#### [Try it]
Images do not belong in the copy. Retype all the entries below exactly.

[Stored data entries]
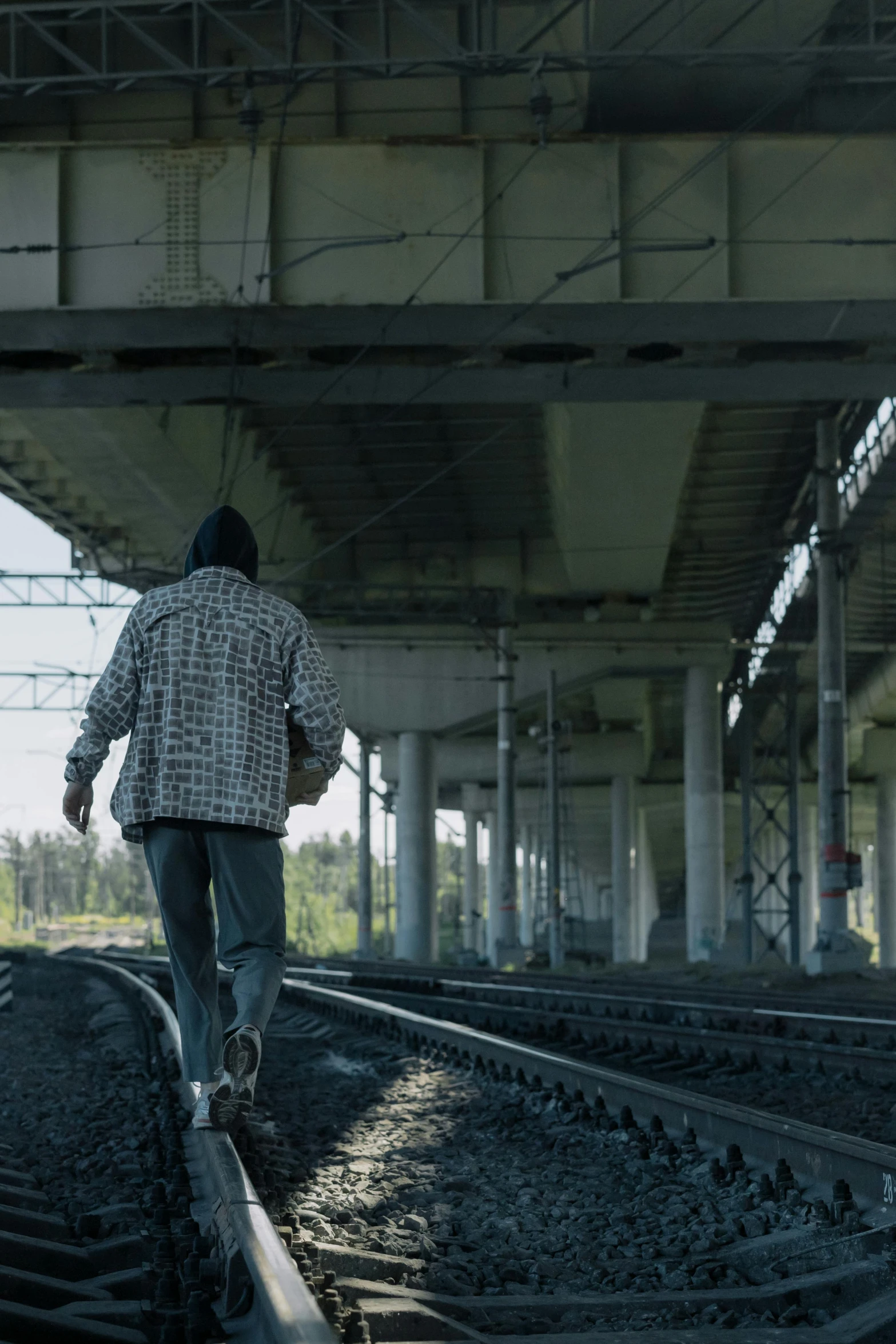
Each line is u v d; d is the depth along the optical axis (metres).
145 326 21.20
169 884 4.27
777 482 39.50
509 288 20.47
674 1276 4.11
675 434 30.64
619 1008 15.52
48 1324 3.03
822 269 20.41
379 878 159.50
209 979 4.46
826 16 19.36
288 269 20.58
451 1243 4.60
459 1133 7.07
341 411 35.06
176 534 39.84
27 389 23.23
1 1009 18.48
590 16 19.62
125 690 4.29
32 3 20.42
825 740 30.64
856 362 22.05
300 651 4.34
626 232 20.42
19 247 20.58
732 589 51.94
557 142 20.59
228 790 4.14
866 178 20.50
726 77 20.45
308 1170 5.76
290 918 136.00
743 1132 5.59
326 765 4.44
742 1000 16.86
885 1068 9.12
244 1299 3.18
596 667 48.78
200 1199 4.54
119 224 20.72
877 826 72.50
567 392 23.38
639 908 82.19
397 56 21.55
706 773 48.59
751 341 21.86
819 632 31.67
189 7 21.42
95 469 32.94
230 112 21.81
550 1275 4.27
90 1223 4.39
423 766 50.94
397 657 50.91
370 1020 12.93
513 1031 13.38
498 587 42.16
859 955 29.16
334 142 20.67
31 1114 7.78
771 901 80.50
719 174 20.53
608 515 36.94
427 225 20.56
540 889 74.19
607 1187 5.53
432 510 44.88
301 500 43.12
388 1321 3.41
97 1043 13.93
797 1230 4.39
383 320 21.02
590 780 72.38
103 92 19.16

#### [Result below]
Each line is u v d; d is the depth along the optical axis (metres).
145 326 21.20
169 884 4.27
777 482 39.50
509 288 20.47
674 1276 4.11
675 434 30.64
619 1008 15.52
48 1324 3.03
822 269 20.41
379 878 159.50
209 979 4.46
826 16 19.36
288 269 20.58
451 1243 4.60
459 1133 7.07
341 411 35.06
176 534 39.84
27 389 23.23
1 1009 18.48
590 16 19.62
125 690 4.29
32 3 20.42
825 740 30.64
856 362 22.05
300 651 4.34
626 232 20.42
19 247 20.58
732 589 51.94
557 142 20.59
228 790 4.14
866 178 20.50
726 77 20.45
308 1170 5.76
290 918 136.00
743 1132 5.59
326 765 4.44
742 1000 16.86
885 1068 9.12
244 1299 3.18
596 667 48.78
200 1199 4.54
119 224 20.72
877 826 72.50
567 392 23.38
639 908 82.19
397 56 21.55
706 773 48.59
751 341 21.86
819 632 31.67
189 7 21.42
95 469 32.94
230 112 21.81
550 1275 4.27
90 1223 4.39
423 766 50.94
397 657 50.91
370 1020 12.93
513 1031 13.38
498 587 42.16
859 955 29.16
334 142 20.67
31 1114 7.78
771 901 80.50
719 174 20.53
608 515 36.94
427 225 20.56
540 889 74.19
607 1187 5.53
432 510 44.88
301 500 43.12
388 1321 3.41
97 1043 13.93
797 1230 4.39
383 320 21.02
590 780 72.38
103 92 19.16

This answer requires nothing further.